The value of AI is in the information used to train the models, not the hardware.
I expect this to end up having been one of the worst timed blog posts in history. Open source AI has mostly been good for the world up until now, but we're getting to the point where we're about to find out why open-sourcing sufficiently bad models is a terrible idea.
I appreciate that Mark Zuckerberg soberly and neutrally talked about some of the risks from advances in AI technology. I agree with others in this thread that this is more accurately called "public weights" instead of open source, and in that vein I noticed some issues in the article.
> This is one reason several closed providers consistently lobby governments against open source.
Is this substantially true?
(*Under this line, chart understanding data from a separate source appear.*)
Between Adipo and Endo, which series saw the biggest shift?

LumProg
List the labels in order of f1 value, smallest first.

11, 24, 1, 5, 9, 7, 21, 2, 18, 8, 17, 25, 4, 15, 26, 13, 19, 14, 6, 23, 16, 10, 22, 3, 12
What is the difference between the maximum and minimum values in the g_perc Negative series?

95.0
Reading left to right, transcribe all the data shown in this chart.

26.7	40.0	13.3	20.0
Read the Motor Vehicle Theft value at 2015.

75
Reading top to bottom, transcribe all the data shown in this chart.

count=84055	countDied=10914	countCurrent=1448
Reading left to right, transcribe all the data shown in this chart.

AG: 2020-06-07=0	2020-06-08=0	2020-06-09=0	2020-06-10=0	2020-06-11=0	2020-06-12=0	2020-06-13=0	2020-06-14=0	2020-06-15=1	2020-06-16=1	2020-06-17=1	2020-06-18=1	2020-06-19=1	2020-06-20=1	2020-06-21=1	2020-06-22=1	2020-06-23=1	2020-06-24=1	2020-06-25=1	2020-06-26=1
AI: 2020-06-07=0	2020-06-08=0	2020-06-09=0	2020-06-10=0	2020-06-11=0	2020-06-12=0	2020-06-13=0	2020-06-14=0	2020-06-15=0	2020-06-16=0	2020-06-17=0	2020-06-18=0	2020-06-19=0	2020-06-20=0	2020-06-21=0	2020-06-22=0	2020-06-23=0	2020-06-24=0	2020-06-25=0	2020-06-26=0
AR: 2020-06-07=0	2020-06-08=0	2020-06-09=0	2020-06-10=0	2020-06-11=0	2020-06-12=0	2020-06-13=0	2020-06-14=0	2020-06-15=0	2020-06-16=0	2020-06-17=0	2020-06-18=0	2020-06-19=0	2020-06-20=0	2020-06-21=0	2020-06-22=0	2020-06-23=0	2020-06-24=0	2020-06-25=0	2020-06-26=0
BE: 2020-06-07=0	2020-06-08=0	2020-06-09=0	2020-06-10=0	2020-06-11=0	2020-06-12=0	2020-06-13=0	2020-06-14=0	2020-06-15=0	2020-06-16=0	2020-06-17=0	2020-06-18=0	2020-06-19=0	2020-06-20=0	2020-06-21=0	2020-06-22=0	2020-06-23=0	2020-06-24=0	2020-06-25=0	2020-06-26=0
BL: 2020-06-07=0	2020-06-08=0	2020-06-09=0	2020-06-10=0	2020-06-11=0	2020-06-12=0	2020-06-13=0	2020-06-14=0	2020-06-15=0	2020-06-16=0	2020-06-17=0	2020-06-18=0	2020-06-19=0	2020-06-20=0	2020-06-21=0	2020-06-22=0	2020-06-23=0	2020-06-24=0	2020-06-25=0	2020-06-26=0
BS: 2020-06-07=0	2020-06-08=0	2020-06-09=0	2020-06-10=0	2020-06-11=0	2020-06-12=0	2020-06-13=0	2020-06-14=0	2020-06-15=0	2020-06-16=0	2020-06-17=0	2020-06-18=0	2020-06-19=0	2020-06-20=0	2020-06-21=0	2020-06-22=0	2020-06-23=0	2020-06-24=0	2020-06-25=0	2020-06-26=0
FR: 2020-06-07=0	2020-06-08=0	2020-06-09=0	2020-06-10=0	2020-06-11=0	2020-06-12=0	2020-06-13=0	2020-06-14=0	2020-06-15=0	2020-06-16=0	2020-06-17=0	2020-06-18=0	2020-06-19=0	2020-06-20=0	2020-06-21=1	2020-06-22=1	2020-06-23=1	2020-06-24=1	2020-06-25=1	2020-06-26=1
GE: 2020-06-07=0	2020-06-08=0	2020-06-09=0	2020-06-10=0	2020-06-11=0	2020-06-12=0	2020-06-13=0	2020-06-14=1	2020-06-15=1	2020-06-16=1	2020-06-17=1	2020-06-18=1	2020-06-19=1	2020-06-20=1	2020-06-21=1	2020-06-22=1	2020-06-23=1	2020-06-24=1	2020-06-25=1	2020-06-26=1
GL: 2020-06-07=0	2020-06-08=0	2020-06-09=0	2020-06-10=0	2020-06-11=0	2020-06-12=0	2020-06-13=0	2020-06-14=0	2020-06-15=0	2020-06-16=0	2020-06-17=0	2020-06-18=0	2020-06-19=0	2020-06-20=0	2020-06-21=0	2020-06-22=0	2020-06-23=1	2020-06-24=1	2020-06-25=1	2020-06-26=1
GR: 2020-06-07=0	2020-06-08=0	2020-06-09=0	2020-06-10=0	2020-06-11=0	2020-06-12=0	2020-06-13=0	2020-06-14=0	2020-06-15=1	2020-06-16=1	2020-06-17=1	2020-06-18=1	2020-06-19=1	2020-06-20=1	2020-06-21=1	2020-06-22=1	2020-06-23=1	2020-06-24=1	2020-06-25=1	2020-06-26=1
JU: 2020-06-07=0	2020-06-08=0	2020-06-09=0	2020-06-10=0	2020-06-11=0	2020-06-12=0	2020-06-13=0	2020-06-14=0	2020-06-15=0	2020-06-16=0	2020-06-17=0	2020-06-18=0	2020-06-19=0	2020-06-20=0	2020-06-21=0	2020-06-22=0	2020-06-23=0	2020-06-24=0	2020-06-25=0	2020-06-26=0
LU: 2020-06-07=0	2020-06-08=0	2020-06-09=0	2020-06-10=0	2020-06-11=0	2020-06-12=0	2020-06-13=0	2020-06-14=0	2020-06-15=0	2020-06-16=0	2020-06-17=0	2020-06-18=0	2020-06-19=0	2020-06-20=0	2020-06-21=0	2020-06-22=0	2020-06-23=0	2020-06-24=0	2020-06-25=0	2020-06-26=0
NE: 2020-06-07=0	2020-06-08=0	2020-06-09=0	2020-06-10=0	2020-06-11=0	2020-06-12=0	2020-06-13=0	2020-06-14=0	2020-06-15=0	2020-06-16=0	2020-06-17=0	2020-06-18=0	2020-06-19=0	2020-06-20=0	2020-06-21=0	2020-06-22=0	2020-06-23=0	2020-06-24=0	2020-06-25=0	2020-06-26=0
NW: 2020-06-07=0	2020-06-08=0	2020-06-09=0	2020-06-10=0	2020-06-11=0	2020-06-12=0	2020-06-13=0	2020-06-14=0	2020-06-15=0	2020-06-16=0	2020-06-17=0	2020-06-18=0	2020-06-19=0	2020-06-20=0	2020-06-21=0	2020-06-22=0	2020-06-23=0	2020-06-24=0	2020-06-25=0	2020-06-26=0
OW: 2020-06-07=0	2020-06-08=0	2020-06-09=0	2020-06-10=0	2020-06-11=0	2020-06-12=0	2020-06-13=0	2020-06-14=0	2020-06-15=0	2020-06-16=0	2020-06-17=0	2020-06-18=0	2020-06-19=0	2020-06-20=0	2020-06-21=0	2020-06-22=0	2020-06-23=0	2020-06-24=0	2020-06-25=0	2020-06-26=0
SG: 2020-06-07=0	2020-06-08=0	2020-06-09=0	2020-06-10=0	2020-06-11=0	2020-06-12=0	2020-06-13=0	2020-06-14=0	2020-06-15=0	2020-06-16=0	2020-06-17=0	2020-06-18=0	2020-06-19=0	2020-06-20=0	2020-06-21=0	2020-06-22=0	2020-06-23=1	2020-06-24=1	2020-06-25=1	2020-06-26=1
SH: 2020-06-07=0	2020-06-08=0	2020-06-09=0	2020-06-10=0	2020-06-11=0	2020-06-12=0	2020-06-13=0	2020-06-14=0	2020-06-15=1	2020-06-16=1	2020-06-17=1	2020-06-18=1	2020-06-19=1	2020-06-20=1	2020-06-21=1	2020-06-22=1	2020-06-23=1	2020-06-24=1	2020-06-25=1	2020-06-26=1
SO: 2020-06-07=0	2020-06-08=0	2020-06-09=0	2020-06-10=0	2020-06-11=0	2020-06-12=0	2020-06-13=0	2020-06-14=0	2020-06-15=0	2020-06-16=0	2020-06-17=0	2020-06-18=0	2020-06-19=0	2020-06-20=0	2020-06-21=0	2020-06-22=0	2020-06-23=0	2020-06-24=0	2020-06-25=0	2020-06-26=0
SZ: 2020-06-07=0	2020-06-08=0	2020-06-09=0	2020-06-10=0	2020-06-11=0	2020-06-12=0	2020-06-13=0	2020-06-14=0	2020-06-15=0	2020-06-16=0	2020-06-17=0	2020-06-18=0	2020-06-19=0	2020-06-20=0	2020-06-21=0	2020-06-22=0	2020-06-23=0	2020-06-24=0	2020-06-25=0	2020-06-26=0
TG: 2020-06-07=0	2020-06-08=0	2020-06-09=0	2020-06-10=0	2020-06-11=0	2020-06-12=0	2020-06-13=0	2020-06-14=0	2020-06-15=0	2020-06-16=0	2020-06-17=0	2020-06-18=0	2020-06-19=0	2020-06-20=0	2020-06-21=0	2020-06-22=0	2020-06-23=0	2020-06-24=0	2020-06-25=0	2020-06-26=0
I've noticed a tendency of those who support the general arguments in this post to conflate the beliefs of people concerned about AI existential risk, some of whom work at the leading AI labs, with the position of the labs themselves. In most cases I've seen, the AI labs (especially OpenAI) have lobbied against any additional regulation on AI, including with SB1047[1] and the EU AI Act[2]. Can anyone provide an example of this in the context of actual legislation?
> On this front, open source should be significantly safer since the systems are more transparent and can be widely scrutinized. Historically, open source software has been more secure for this reason.
This may be true if we could actually understand what was happening in neural networks, or train them to consistently avoid unwanted behaviors. As things are, the public weights are simply inscrutable black boxes, and the existence of jailbreaks and other strange LLM behaviors show that we don't understand how our training processes create models' emergent behaviors. The capabilities of these models and their influence are growing faster than our understand of them, and our ability to steer them to behave precisely how we want, and that will only get harder as the models get more powerful.
> At this point, the balance of power will be critical to AI safety. I think it will be better to live in a world where AI is widely deployed so that larger actors can check the power of smaller bad actors.
This paragraph ignores the concept of offense/defense balance. It's much easier to cause a pandemic than to stop one, and cyberattacks, while not as bad as pandemics, seem to also favor the attacker (this one is contingent on how much AI tools can improve our ability to write secure code). At the extreme, it would clearly be bad if everyone had access to a anti-matter weapon large enough to destroy the Earth; at some level of capability, we have to limit the commands an advanced AI will follow from an arbitrary person.
That said, I'm unsure if limiting public weights at this time would be good regulation. They do seem to have some benefits in increasing research around alignment/interpretability, and I don't know if I buy the argument that public weights are significantly more dangerous from a "misaligned ASI" perspective than many competing closed companies. I also don't buy the view of some in the leading labs that we'll likely have "human level" systems by the end of the decade; it seems possible but unlikely. But I worry that Zuckerberg's vision of the future does not adequately guard against downside risks, and is not compatible with the way the technology will actually develop.
[1] https://thebulletin.org/2024/06/california-ai-bill-becomes-a...
[2] https://time.com/6288245/openai-eu-lobbying-ai-act/
405 is a lot of B's. What does it take to run or host that?